I'm working on a use where we need to copy messages from 2 Kafka topics to Elasticsearch, in order to search and visualize data in Web App.
I have setup Elastic Cloud on Kubernetes with Elasticsearch and Kibana, and performed quick PoC by using ordinary index without aliases and ILM.
Now I want to take the PoC further and create production ready Elastic stack and since Im working with time series data, I thought Data Streams would be a good fit for my use case.
I have created an overview of my current cluster setup and characteristics for Document A and B in diagram below. Document B contains GPS position + some metadata for an vehicle at given point of time, Document A contains trip data for vehicle and will be used in search field. When trip is selected map is visualizing all GPS positions for vehicle by retrieving all related Document B (based on a ref value).
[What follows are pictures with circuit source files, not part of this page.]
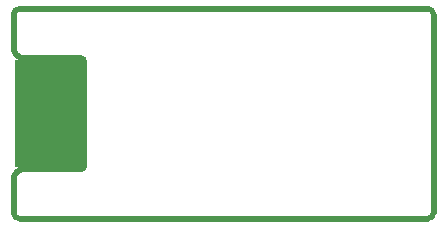
<source format=gko>
G04*
G04 #@! TF.GenerationSoftware,Altium Limited,Altium Designer,20.1.12 (249)*
G04*
G04 Layer_Color=16711935*
%FSLAX25Y25*%
%MOIN*%
G70*
G04*
G04 #@! TF.SameCoordinates,107415BC-DFEE-44E7-A37C-D126963BBEB2*
G04*
G04*
G04 #@! TF.FilePolarity,Positive*
G04*
G01*
G75*
%ADD50C,0.01968*%
G36*
X358Y17283D02*
Y52716D01*
X23980Y52716D01*
Y17284D01*
X358Y17283D01*
D02*
G37*
D50*
X23500Y52500D02*
G03*
X22500Y53500I-1000J0D01*
G01*
Y16500D02*
G03*
X23500Y17500I0J1000D01*
G01*
X0Y57000D02*
G03*
X3500Y53500I3500J-0D01*
G01*
X3500Y16500D02*
G03*
X0Y13000I-0J-3500D01*
G01*
Y2000D02*
G03*
X2000Y0I2000J0D01*
G01*
X138000Y-0D02*
G03*
X140000Y2000I0J2000D01*
G01*
X140000Y68000D02*
G03*
X138000Y70000I-2000J0D01*
G01*
X2000D02*
G03*
X0Y68000I0J-2000D01*
G01*
X23500Y17500D02*
Y52500D01*
X3500Y16500D02*
X22500D01*
X3500Y53500D02*
X22500D01*
X0Y57000D02*
Y68000D01*
Y2000D02*
Y13000D01*
X2000Y0D02*
X138000Y-0D01*
X140000Y68000D02*
X140000Y2000D01*
X137000Y70000D02*
X138000Y70000D01*
X2000D02*
X137000Y70000D01*
M02*

</source>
I would like feedback on following questions:
- Since charasteristics and payload of Document A and B are different Im thinking on separating those on two different Data Streams/Indices. I guess you agree?
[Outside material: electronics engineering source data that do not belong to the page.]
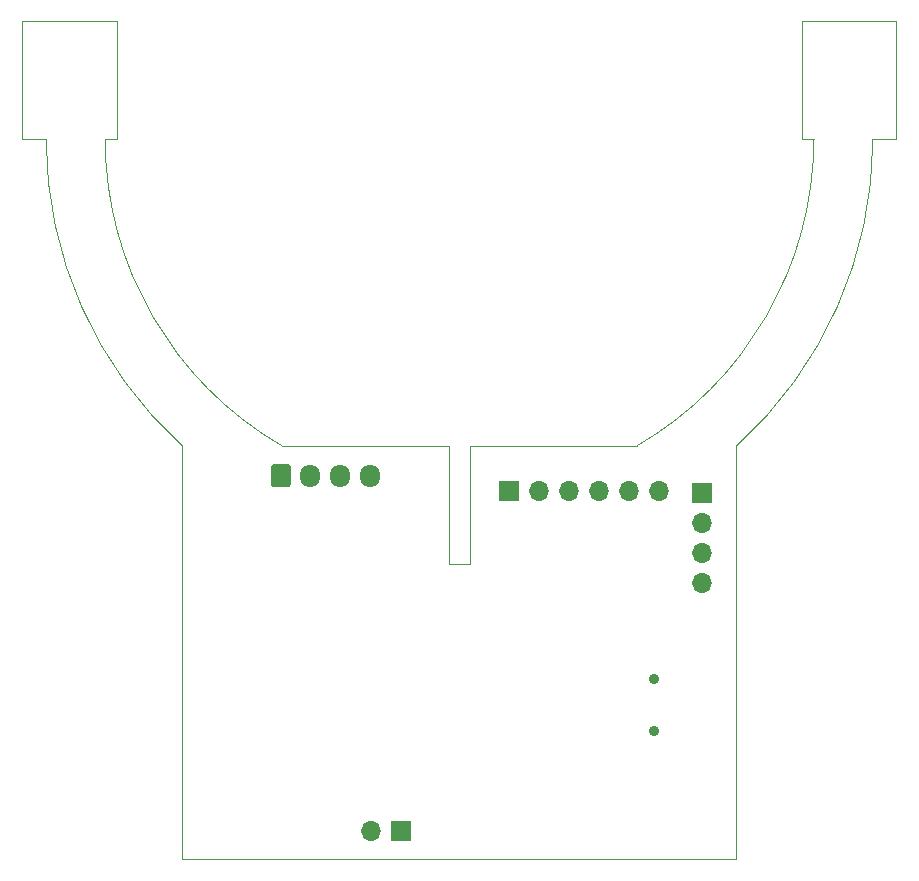
<source format=gbr>
%TF.GenerationSoftware,KiCad,Pcbnew,5.99.0-unknown-5405c09~101~ubuntu18.04.1*%
%TF.CreationDate,2020-04-21T19:36:23+03:00*%
%TF.ProjectId,Ultrasonic Flow Sensor,556c7472-6173-46f6-9e69-6320466c6f77,rev?*%
%TF.SameCoordinates,Original*%
%TF.FileFunction,Soldermask,Bot*%
%TF.FilePolarity,Negative*%
%FSLAX46Y46*%
G04 Gerber Fmt 4.6, Leading zero omitted, Abs format (unit mm)*
G04 Created by KiCad (PCBNEW 5.99.0-unknown-5405c09~101~ubuntu18.04.1) date 2020-04-21 19:36:23*
%MOMM*%
%LPD*%
G01*
G04 APERTURE LIST*
%TA.AperFunction,Profile*%
%ADD10C,0.100000*%
%TD*%
%ADD11R,1.700000X1.700000*%
%ADD12O,1.700000X1.700000*%
%ADD13O,1.700000X1.950000*%
%ADD14C,0.900000*%
G04 APERTURE END LIST*
D10*
X149136991Y-69280010D02*
X147136990Y-69280010D01*
X142136990Y-69280010D02*
G75*
G02*
X127136990Y-95260771I-29999999J0D01*
G01*
X141136991Y-69280010D02*
X141136991Y-59280010D01*
X88684912Y-95260772D02*
X88684912Y-130260772D01*
X83136991Y-59280010D02*
X83136991Y-69280010D01*
X142136990Y-69280010D02*
X141136991Y-69280010D01*
X75136991Y-69280010D02*
X75136991Y-59280010D01*
X77136991Y-69280010D02*
X75136991Y-69280010D01*
X88684912Y-95260772D02*
G75*
G02*
X77136991Y-69280010I23452079J25980762D01*
G01*
X111286991Y-95260772D02*
X111286991Y-105260772D01*
X111286991Y-95260772D02*
X97136991Y-95260772D01*
X112986991Y-95260772D02*
X127136990Y-95260771D01*
X112986991Y-105260772D02*
X112986991Y-95260772D01*
X88684912Y-130260772D02*
X135589070Y-130260772D01*
X149136991Y-59280010D02*
X149136991Y-69280010D01*
X111286991Y-105260772D02*
X112986991Y-105260772D01*
X141136991Y-59280010D02*
X149136991Y-59280010D01*
X97136991Y-95260772D02*
G75*
G02*
X82136991Y-69280010I15000000J25980762D01*
G01*
X83136991Y-69280010D02*
X82136991Y-69280010D01*
X135589070Y-130260772D02*
X135589069Y-95260771D01*
X147136990Y-69280010D02*
G75*
G02*
X135589069Y-95260771I-34999999J0D01*
G01*
X75136991Y-59280010D02*
X83136991Y-59280010D01*
X149136991Y-69280010D02*
X147136990Y-69280010D01*
X142136990Y-69280010D02*
G75*
G02*
X127136990Y-95260771I-29999999J0D01*
G01*
X141136991Y-69280010D02*
X141136991Y-59280010D01*
X88684912Y-95260772D02*
X88684912Y-130260772D01*
X83136991Y-59280010D02*
X83136991Y-69280010D01*
X142136990Y-69280010D02*
X141136991Y-69280010D01*
X75136991Y-69280010D02*
X75136991Y-59280010D01*
X77136991Y-69280010D02*
X75136991Y-69280010D01*
X88684912Y-95260772D02*
G75*
G02*
X77136991Y-69280010I23452079J25980762D01*
G01*
X111286991Y-95260772D02*
X111286991Y-105260772D01*
X111286991Y-95260772D02*
X97136991Y-95260772D01*
X112986991Y-95260772D02*
X127136990Y-95260771D01*
X112986991Y-105260772D02*
X112986991Y-95260772D01*
X88684912Y-130260772D02*
X135589070Y-130260772D01*
X149136991Y-59280010D02*
X149136991Y-69280010D01*
X111286991Y-105260772D02*
X112986991Y-105260772D01*
X141136991Y-59280010D02*
X149136991Y-59280010D01*
X97136991Y-95260772D02*
G75*
G02*
X82136991Y-69280010I15000000J25980762D01*
G01*
X83136991Y-69280010D02*
X82136991Y-69280010D01*
X135589070Y-130260772D02*
X135589069Y-95260771D01*
X147136990Y-69280010D02*
G75*
G02*
X135589069Y-95260771I-34999999J0D01*
G01*
X75136991Y-59280010D02*
X83136991Y-59280010D01*
D11*
%TO.C,J1*%
X132708990Y-99260771D03*
D12*
X132708990Y-101800771D03*
X132708990Y-104340771D03*
X132708990Y-106880771D03*
%TD*%
%TO.C,J6*%
G36*
G01*
X96171990Y-98495771D02*
X96171990Y-97045771D01*
G75*
G02*
X96421990Y-96795771I250000J0D01*
G01*
X97621990Y-96795771D01*
G75*
G02*
X97871990Y-97045771I0J-250000D01*
G01*
X97871990Y-98495771D01*
G75*
G02*
X97621990Y-98745771I-250000J0D01*
G01*
X96421990Y-98745771D01*
G75*
G02*
X96171990Y-98495771I0J250000D01*
G01*
G37*
D13*
X99521990Y-97770771D03*
X102021990Y-97770771D03*
X104521990Y-97770771D03*
%TD*%
D14*
%TO.C,J2*%
X128636990Y-119384271D03*
X128636990Y-114984271D03*
%TD*%
D11*
%TO.C,J3*%
X116325990Y-99109521D03*
D12*
X118865990Y-99109521D03*
X121405990Y-99109521D03*
X123945990Y-99109521D03*
X126485990Y-99109521D03*
X129025990Y-99109521D03*
%TD*%
D11*
%TO.C,J4*%
X107211990Y-127818657D03*
D12*
X104671990Y-127818657D03*
%TD*%
M02*

</source>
- How many shards should I have for Data Streams for Document A and B?
- Given data retention for last 30 days, should I have rollover pattern per day (one index per day) for both Data Stream or use different approach for each one?
- Any input on other cluster related settings are also welcome!
The Web app will be used by limited amount of users (2-5 users). Replication is set to 0 since we can afford loosing data if one Node gets broken.